Two new interconnected Mater Research studies by recent PhD graduate Dr Haressh Sajiir and Immunopathology Research Group Leader, Associate Professor Sumaira Hasnain were published in Nature Communications this week. The studies revealed that harnessing this pathway may be key to advancing diabetes treatment and its associated co-morbidities, such as liver disease.
Nearly 45 per cent of the world’s population—are overweight or obese, and millions live with diabetes which is caused by the body’s inability to produce and/or use insulin correctly. Dr Sajiir said that while current treatments for diabetes manage symptoms, they don’t address the underlying “cellular stress” that contributes to the progression of the disease.
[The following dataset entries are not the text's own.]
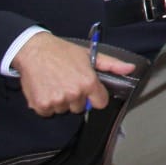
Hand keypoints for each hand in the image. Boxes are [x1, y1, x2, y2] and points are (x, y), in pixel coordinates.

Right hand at [12, 32, 134, 116]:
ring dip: (61, 101)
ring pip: (64, 110)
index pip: (100, 103)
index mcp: (88, 82)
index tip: (88, 90)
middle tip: (68, 82)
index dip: (95, 96)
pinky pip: (48, 113)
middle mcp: (74, 93)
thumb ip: (112, 64)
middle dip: (76, 97)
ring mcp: (57, 101)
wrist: (34, 51)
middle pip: (80, 107)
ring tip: (56, 84)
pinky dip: (46, 104)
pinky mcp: (41, 105)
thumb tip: (130, 69)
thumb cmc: (63, 52)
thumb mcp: (90, 55)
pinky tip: (46, 89)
“Our latest research findings uncovered that signaling via IL-22RA1 not only boosts insulin production, but also stabilises blood sugar levels by facilitating cell repair and reducing inflammation in the pancreas and liver,” Dr Sajiir said.
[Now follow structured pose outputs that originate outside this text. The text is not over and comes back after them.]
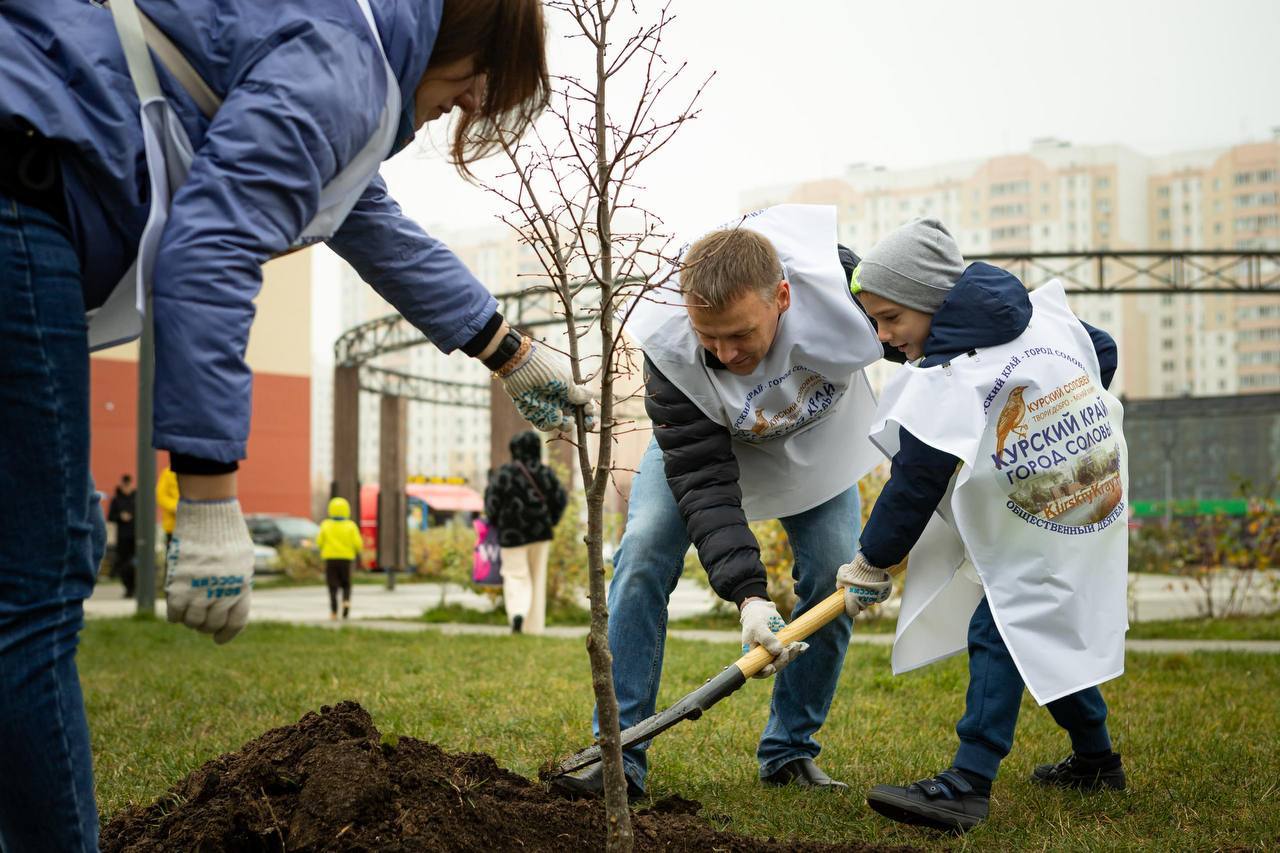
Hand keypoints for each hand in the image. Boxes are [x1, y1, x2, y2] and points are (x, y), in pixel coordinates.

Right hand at [165, 498, 253, 643]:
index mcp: (241, 587)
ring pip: (192, 622)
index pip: (236, 622)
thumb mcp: (243, 561)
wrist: (209, 516)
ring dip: (190, 621)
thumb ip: (238, 584)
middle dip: (206, 627)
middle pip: (212, 624)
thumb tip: (231, 605)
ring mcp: (200, 589)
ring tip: (190, 614)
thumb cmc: (228, 536)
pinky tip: (177, 609)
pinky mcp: (179, 584)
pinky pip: (174, 612)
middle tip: (201, 623)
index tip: (218, 640)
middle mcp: (222, 591)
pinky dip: (175, 615)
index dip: (227, 635)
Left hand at [499, 339, 597, 431]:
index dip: (589, 411)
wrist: (521, 366)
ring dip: (567, 424)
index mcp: (567, 390)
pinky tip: (555, 414)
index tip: (590, 411)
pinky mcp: (533, 413)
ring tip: (568, 419)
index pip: (582, 404)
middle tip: (588, 424)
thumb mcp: (565, 380)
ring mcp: (546, 407)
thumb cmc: (546, 369)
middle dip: (583, 423)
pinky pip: (544, 425)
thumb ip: (577, 394)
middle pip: (574, 417)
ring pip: (560, 424)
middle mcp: (558, 400)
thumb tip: (590, 398)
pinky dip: (551, 423)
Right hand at [739, 598, 807, 678]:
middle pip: (774, 667)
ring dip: (792, 655)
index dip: (764, 672)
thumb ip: (766, 638)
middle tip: (787, 650)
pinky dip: (798, 650)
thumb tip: (778, 651)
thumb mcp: (758, 627)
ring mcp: (774, 653)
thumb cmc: (755, 619)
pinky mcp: (783, 647)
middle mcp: (763, 657)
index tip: (771, 667)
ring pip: (784, 660)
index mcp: (753, 655)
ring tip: (796, 644)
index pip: (757, 670)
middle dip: (782, 661)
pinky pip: (791, 653)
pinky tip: (803, 646)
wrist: (762, 610)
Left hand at [836, 553, 892, 618]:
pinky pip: (876, 595)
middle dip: (858, 601)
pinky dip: (874, 591)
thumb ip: (840, 585)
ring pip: (869, 600)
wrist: (869, 564)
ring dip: (866, 595)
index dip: (850, 608)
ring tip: (863, 584)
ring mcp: (873, 598)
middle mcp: (864, 602)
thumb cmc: (852, 571)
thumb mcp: (841, 577)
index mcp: (852, 601)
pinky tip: (871, 583)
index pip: (852, 612)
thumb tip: (840, 587)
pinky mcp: (881, 593)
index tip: (849, 602)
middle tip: (856, 590)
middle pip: (861, 606)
“In pre-clinical models, we found that a deficiency in this protein could also lead to increased cellular stress and immune system overactivity.”
“This included high blood sugar levels, a loss of pancreatic cells and inflammation in the liver. In models without IL-22RA1, the total amount of insulin was lower, and the quality was poorer.”
The team designed IL-22 protein-based therapies that were targeted at the pancreas and liver and showed that this reduced fat accumulation in the liver and corrected blood glucose levels.
A/Prof Hasnain, senior author of the study, highlighted the potential impact of their findings.
“Dysfunction of this protein can lead to metabolic syndrome, a precursor to more severe health issues like diabetes, heart disease and other significant metabolic disorders such as fatty liver disease. This can progress MASH or Metabolic Dysfunction-Associated Steatohepatitis, is a serious condition where your liver gets inflamed and stiff. This can cause fatigue, pain in your upper right abdomen, and eventually liver failure,” A/Prof Hasnain said.
“Our next steps involve exploring how the therapies we have developed can be used to treat but also potentially reverse the cellular damage observed in diabetes and liver disease. This could fundamentally change the way we approach treatment of obesity, diabetes and liver disease in the future,” A/Prof Hasnain said.
The full papers, titled Pancreatic Beta-Cell IL-22 Receptor Deficiency Induces Age-Dependent Dysregulation of Insulin Biosynthesis and Systemic Glucose Homeostasis and Liver and Pancreatic-Targeted Interleukin-22 as a Therapeutic for Metabolic Dysfunction-Associated Steatohepatitis were both published in the journal Nature Communications in May 2024.